In its most recent earnings report last month, Kohl's posted its best comparable sales growth in four years, even as it saw revenue decline. The retailer reported revenue of $3 billion, topping Wall Street estimates, and projected full-year net sales and comparable sales to be in a range of down 2% to flat.
At the time, Bender said the quarter marked Kohl's "knocking on the door of growth." The stock spiked 20% following the report.
Grom, the Gordon Haskett analyst, said he believes if Kohl's hadn't returned to its core identity, it would have been "problematic" for the retailer.
"I think their strategy actually makes a lot of sense right now," Grom said. "I think getting back to who they are is going to be important for their success."
Kohl's, which has traditionally catered to older shoppers, has also been trying to capture younger consumers, especially through its Sephora shop-in-shops, designed to draw Generation Z into the store.
Though the Sephora shops struggled slightly in the retailer's most recent quarter — with Bender saying on a call with analysts that the business "underperformed" and declined by a low-single digit percentage — it's historically delivered billions in sales and growing momentum.
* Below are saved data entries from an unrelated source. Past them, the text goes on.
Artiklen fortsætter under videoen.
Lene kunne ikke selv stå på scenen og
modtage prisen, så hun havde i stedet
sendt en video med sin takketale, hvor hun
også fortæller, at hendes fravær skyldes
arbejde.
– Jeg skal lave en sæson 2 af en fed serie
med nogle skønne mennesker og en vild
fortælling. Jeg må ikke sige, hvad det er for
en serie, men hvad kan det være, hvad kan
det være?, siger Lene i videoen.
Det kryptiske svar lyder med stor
"What's been a really interesting development for them is a creative use of their square feet and a way to try to drive not only sales, but new and younger customers," Anderson, the Jefferies analyst, said. "There's often some pushback on department stores, that they were established during a different generation and some of the customers do skew older, so ensuring they maintain relevancy for younger consumers is important."
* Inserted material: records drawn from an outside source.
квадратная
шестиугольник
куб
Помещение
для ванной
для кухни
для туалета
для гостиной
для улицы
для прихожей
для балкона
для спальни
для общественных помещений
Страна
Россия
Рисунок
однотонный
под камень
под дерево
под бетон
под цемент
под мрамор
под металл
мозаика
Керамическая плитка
Bender said the younger generation is "who we can grow with in the future," as Kohl's works to convert that customer to buy deeper in the store after coming in for Sephora.
Despite Kohl's progress, Wall Street may not be convinced yet that the company is making its return to being a household name.
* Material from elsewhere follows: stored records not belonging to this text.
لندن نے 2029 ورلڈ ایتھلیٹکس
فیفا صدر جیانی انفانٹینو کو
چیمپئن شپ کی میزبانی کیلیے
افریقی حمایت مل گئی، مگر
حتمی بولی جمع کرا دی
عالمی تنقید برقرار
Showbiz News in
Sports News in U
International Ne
In a June note, TD Cowen analysts wrote that they believe the company is "making the right strategic decisions" but rated the stock at hold due to underperformance in the apparel and footwear businesses.
"Kohl's remains a 'show-me' story, but results appear better than feared with [comparable sales]," the analysts wrote after the most recent earnings report. "We continue to view simplified promotions, rebalanced inventory and leveraging success in juniors as keys to the turnaround. On first look, progress in product and inventory is encouraging, though pressure on the core credit consumer and 'other revenue' remains a key question."
Lapinsky said because of its reputation for deals and promotions, Kohl's has to offer a strong value proposition in addition to a worthwhile in-store experience, which sets it apart from other retailers.
"They have to have a compelling product offering, they have to have the right prices, they have to have the product that consumers want to go into the store and to know that they're getting the best deal — that's really what the consumer is looking for, and that's where they've gone other places for," she said.
Lapinsky added that while Kohl's is clearly trying to improve its balance sheet and bottom line, the market will have to wait and see how it fares against rising competition as it tries to win back customers.
Still, Bender said while the signs toward recovery are encouraging, it's only the first step in a longer road into the "neighborhood" of growth.
"We have not arrived yet," Bender said. "I don't want anyone to feel like we planted that flag and said, 'We're done.' We're still in the early innings, quite honestly, but we are moving in a direction that is much more positive and aligned with a lot more clarity about the direction that we want to take the company."